● Data under study:
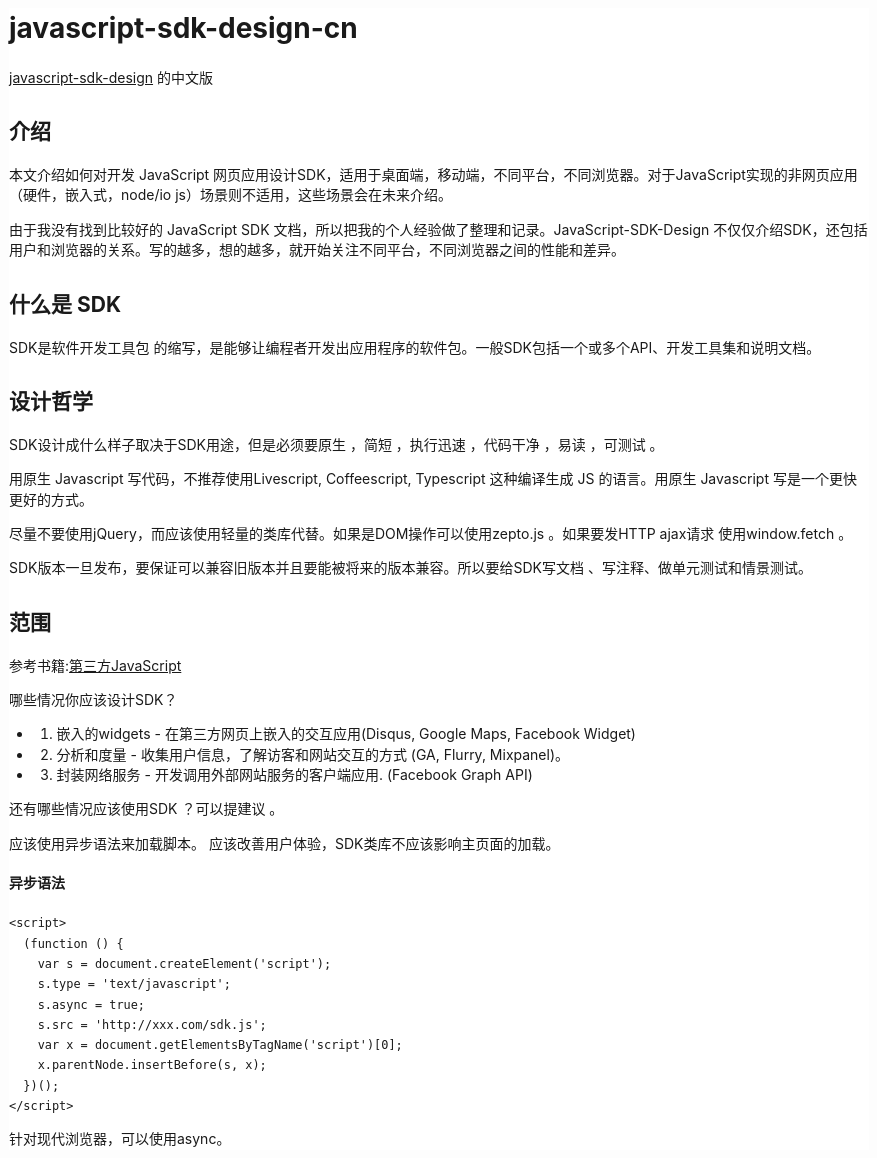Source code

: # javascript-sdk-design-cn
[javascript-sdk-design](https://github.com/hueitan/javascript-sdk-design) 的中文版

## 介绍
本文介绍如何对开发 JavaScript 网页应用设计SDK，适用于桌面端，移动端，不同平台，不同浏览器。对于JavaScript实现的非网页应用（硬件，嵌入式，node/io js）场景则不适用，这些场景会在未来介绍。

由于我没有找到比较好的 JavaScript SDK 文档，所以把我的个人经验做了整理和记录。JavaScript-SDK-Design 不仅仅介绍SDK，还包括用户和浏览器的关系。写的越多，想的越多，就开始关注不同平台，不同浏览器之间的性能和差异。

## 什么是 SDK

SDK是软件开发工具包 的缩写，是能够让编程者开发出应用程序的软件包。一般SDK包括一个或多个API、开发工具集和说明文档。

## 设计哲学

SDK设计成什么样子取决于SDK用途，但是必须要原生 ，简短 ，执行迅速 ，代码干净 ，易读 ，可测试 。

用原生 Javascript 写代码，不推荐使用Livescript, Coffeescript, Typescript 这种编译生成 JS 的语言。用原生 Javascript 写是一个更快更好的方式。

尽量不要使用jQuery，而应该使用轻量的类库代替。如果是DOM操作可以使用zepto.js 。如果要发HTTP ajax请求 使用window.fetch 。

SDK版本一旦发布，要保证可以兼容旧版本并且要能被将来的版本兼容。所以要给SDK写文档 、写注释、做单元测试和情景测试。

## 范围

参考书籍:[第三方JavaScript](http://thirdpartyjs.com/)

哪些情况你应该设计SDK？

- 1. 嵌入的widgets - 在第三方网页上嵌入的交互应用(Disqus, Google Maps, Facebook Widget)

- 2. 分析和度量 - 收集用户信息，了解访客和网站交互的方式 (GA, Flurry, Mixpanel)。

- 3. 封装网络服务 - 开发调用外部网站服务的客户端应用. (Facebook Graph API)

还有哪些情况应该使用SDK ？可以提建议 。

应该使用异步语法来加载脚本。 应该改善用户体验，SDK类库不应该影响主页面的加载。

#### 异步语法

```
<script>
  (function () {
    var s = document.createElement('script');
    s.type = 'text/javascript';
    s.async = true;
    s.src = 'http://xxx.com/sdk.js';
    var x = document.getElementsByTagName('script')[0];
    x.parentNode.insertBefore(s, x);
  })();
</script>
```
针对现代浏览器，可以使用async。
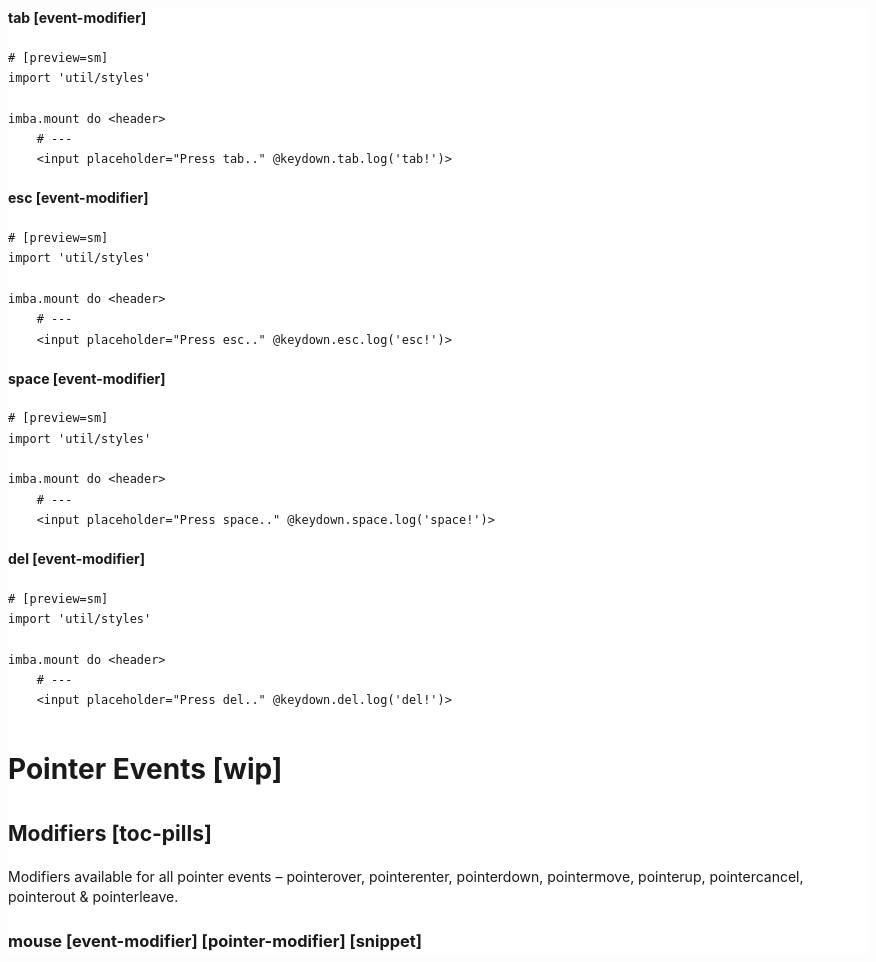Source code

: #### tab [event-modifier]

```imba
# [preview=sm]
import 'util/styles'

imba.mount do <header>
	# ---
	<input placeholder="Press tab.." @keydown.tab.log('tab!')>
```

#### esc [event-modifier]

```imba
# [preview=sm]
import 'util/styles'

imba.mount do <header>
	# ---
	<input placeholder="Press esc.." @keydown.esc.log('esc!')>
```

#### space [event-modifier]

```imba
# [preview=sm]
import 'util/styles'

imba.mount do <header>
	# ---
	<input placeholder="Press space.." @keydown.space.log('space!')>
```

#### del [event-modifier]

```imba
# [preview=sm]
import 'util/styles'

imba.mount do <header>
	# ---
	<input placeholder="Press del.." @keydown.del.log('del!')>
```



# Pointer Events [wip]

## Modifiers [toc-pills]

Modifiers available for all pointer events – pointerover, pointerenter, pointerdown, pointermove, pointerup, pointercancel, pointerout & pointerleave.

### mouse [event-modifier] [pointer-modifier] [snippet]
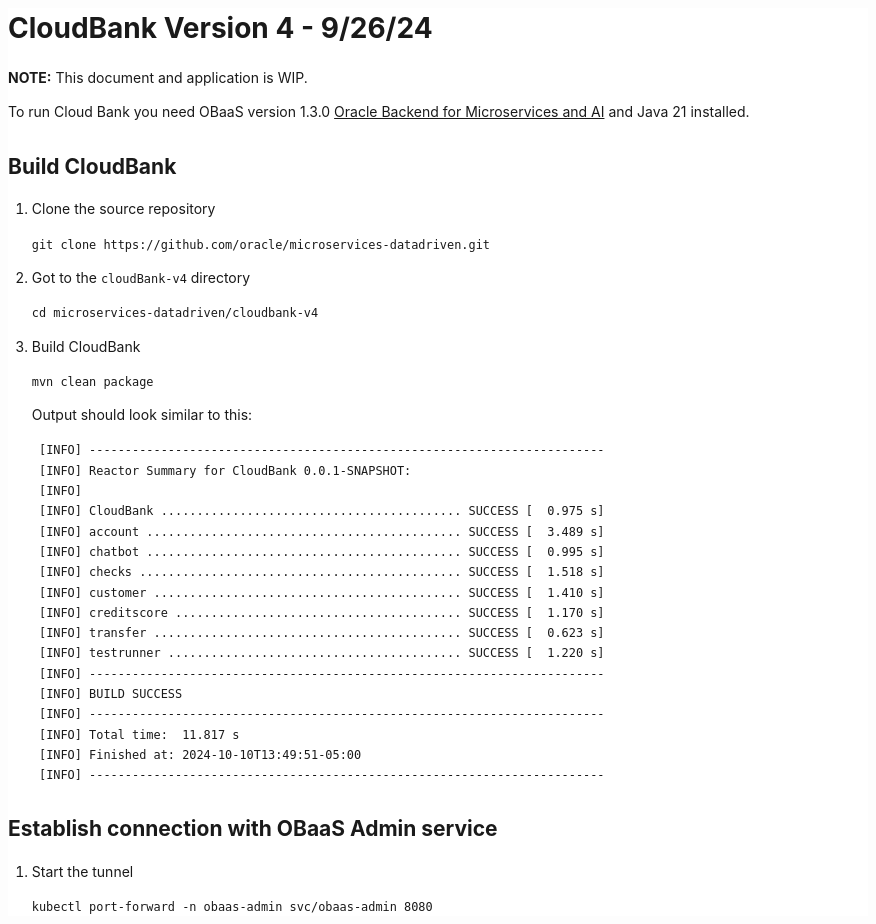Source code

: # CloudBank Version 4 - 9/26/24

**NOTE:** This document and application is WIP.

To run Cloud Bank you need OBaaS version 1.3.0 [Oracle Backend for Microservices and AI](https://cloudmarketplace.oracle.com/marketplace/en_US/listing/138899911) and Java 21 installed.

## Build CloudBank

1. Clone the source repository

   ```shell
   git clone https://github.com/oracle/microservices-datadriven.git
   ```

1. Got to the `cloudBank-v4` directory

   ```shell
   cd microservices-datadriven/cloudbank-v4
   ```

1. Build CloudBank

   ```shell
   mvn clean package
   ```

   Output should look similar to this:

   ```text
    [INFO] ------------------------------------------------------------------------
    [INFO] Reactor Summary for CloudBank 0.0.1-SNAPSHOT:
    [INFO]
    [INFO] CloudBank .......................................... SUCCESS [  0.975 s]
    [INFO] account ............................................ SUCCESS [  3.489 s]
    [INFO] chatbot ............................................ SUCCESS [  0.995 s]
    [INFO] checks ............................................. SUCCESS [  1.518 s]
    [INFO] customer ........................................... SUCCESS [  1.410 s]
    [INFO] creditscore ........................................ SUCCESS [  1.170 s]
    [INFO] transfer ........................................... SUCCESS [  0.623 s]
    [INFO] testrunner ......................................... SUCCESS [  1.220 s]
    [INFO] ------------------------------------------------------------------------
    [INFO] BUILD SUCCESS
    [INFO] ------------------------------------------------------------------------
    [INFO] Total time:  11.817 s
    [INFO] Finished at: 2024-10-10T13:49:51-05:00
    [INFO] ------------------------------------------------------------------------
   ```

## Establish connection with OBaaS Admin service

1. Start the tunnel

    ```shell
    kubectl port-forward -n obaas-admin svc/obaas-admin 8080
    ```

● What is being asked:
Tell how many lines of the data include the word "keydown", without any other words.

● Task result:
4